In romantic relationships, echoism can be a defensive mechanism that partners employ to satisfy a narcissistic partner, according to Kerry McAvoy, a psychologist and the host of the podcast “Breaking Free from Narcissistic Abuse.”
“In a desire to be valued and seen, the echoist strives to live for the narcissist, by serving that person’s needs,” she told HuffPost. “Instead of focusing on the echoist’s own self, the other person in the relationship becomes the primary object.”
All that matters in the echoist’s mind is their partner’s wants, desires, thoughts and needs.
“This backfires, though, since narcissists see no one but themselves,” she explained. “The echoist’s effort to be recognized results in increasing invisibility, leaving them feeling emotionally deadened and desperate.”
What To Do If You Think You’re An Echoist
If you recognize some echoistic tendencies in yourself, experts say there are ways to remedy that.
Reject the idea that putting others’ needs first makes you a good person.
Echoism may be the opposite of narcissism, but that doesn’t mean it’s a good thing, Tang said.
“Echoists may think that doing what others want all the time and never asking for help is being ‘good,’ since it’s what may have earned them praise from the narcissistic parent, Tang said.

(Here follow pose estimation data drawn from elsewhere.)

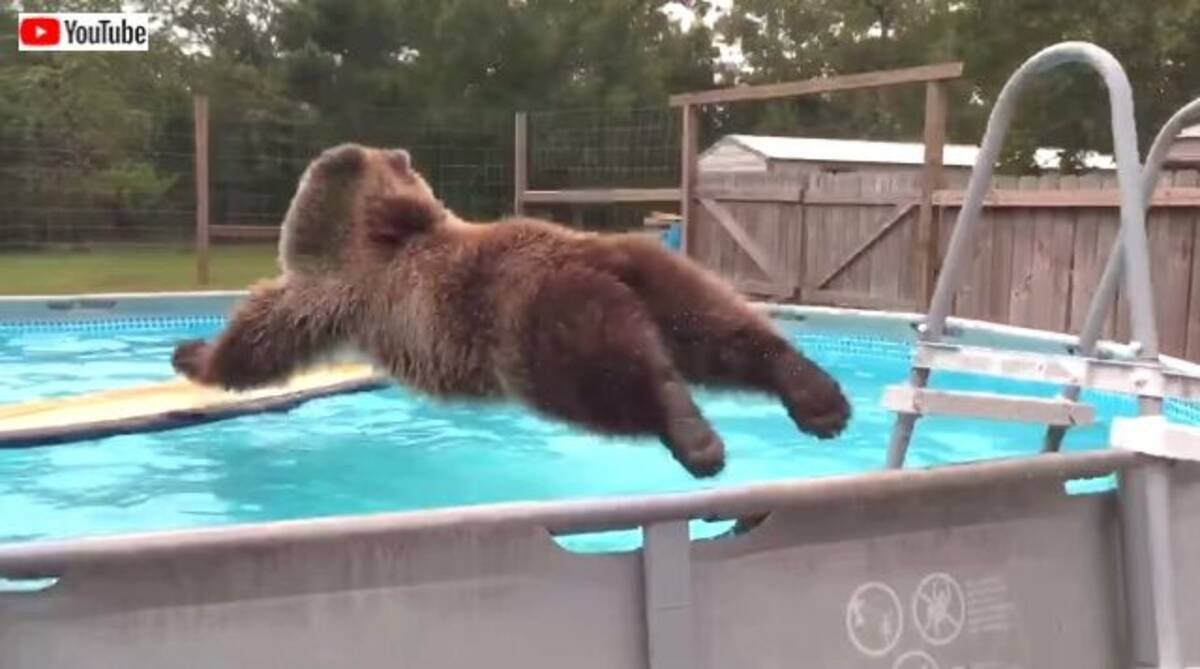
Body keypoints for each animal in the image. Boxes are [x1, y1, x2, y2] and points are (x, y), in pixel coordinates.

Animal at [174, 144, 854, 479]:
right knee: (717, 329)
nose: (397, 151)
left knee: (613, 380)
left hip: (536, 328)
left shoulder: (332, 293)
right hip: (656, 276)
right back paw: (816, 397)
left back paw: (692, 434)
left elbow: (259, 339)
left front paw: (193, 354)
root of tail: (595, 264)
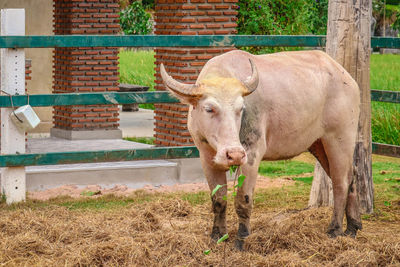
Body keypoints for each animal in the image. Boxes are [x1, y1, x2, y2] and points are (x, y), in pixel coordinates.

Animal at [160, 49, 362, 250]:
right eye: (209, 108)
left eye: (240, 109)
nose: (234, 155)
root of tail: (346, 77)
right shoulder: (206, 157)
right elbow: (218, 199)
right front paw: (217, 236)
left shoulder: (251, 155)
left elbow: (243, 200)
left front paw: (241, 239)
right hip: (317, 144)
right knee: (351, 176)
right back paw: (353, 227)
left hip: (339, 139)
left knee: (340, 183)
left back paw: (335, 230)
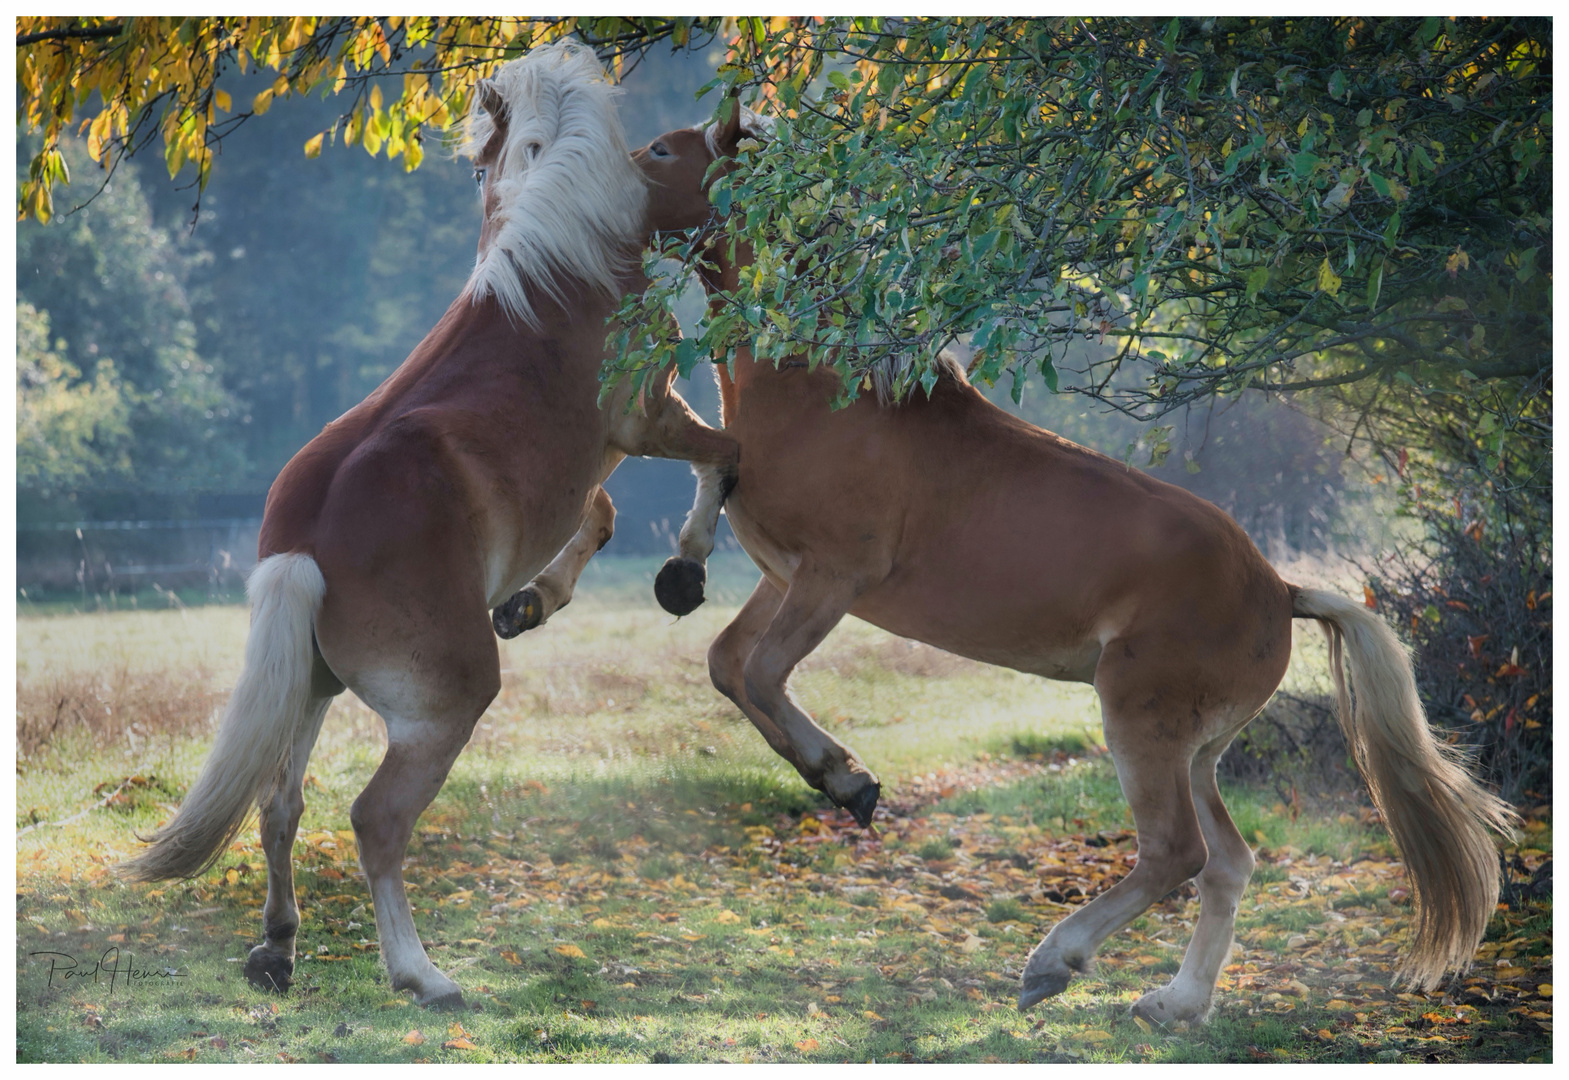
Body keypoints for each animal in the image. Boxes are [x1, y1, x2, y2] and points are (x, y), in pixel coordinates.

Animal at [120, 46, 734, 1010]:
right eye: (666, 153)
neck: (563, 266)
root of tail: (302, 550)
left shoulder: (588, 469)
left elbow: (599, 517)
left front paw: (531, 602)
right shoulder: (648, 419)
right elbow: (723, 457)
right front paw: (686, 571)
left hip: (310, 689)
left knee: (278, 806)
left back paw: (278, 949)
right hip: (441, 707)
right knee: (374, 821)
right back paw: (421, 973)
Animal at [633, 105, 1506, 1023]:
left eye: (660, 150)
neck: (827, 384)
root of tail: (1278, 589)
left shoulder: (831, 579)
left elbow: (762, 674)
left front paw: (847, 780)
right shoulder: (782, 576)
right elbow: (727, 665)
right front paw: (838, 779)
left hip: (1140, 725)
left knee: (1175, 854)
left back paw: (1055, 960)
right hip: (1196, 750)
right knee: (1227, 863)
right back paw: (1174, 1003)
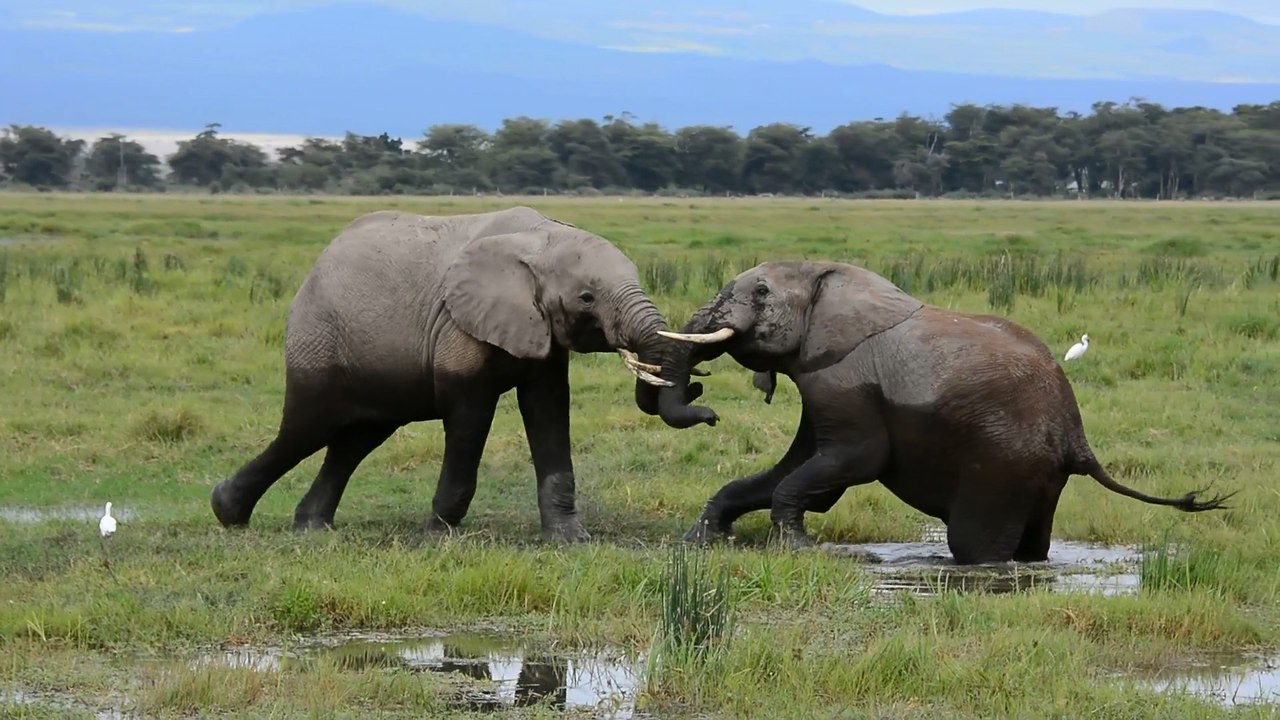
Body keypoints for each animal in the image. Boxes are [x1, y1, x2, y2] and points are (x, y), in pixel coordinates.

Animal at [210, 206, 717, 542]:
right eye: (587, 297)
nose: (703, 397)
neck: (540, 238)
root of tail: (317, 264)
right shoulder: (458, 326)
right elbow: (470, 416)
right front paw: (438, 536)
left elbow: (549, 408)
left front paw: (570, 540)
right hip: (318, 342)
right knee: (304, 429)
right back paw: (226, 511)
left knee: (354, 440)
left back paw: (312, 527)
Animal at [652, 260, 1234, 564]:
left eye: (760, 292)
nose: (705, 403)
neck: (829, 279)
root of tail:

But when you sacrifice yourself to please others all of the time, you end up developing harsh resentments, anger and hatred within, said Miriam, the woman who identifies as an echoist.
“You may seem like a doormat people-pleaser on the outside, which you are as an echoist, but it is very different from how you feel within,” she said. “What you feel inside is quite insidious.”
Check your self-blame.
Echoists tend to bury their needs and feelings under self-criticism whenever they’re unhappy in relationships, Malkin said. Their inner monologue sounds like “you’re too needy, too sensitive, too demanding.”
“They’ve often been criticized or attacked with those very words for suggesting they’re unhappy or need more, and now they reflexively heap that same criticism on themselves,” he explained. “A good first step to change your ways is to wonder: Am I attacking myself to avoid expressing disappointment?”
Work on developing your sense of self.
Remind yourself that you are your own person, just as important as others, McAvoy said. This may feel hard to believe, but keep repeating it until it sticks.
“Set time aside for yourself and try one or two new things to discover your preferences and interests,” the psychologist said. “At first, do this for only small blocks of time, and take it slow. Initially, this will feel scary and very strange.”
Homing in on what you want and need out of life will take patience, curiosity and a non-judgmental attitude, but it’s entirely worth it, she said.
Get outside help from a mental health practitioner.
It is easy to advise an echoist to leave a narcissistic partner or cut off a narcissistic parent entirely, but Savery said this can create an intense feeling of absence that’s likely to be filled by another. Usually, though, the unhealthy, well-worn pattern is repeated in these new relationships.
Therapy can help fill this void, enabling a model of healthier relating, Savery said.
“Asking for this is very difficult for echoists, as being the subject of therapy is counter to the usual way of being,” she said. “The time and expense will be difficult to justify as echoists usually have very low self-worth.”
Push yourself out of your comfort zone and connect with a mental health expert ― ideally, one who understands echoism and not just narcissism.
“You can ask if the therapist has done any specific training or study before engaging in the treatment,” Savery said.
Get in touch with healthy anger.
When we’re not getting what we want in a relationship or being treated in nonreciprocal, unfair ways, the natural, wired-in response is anger. But echoists have learned it’s dangerous to feel, let alone show anger, Malkin said.
“To get clear about your needs and protect yourself, you need to be able to at least feel anger, even if you never express it to the person you’re angry at,” he said. “Let yourself be angry for once and you’ll start to find the capacity to stand up for yourself.”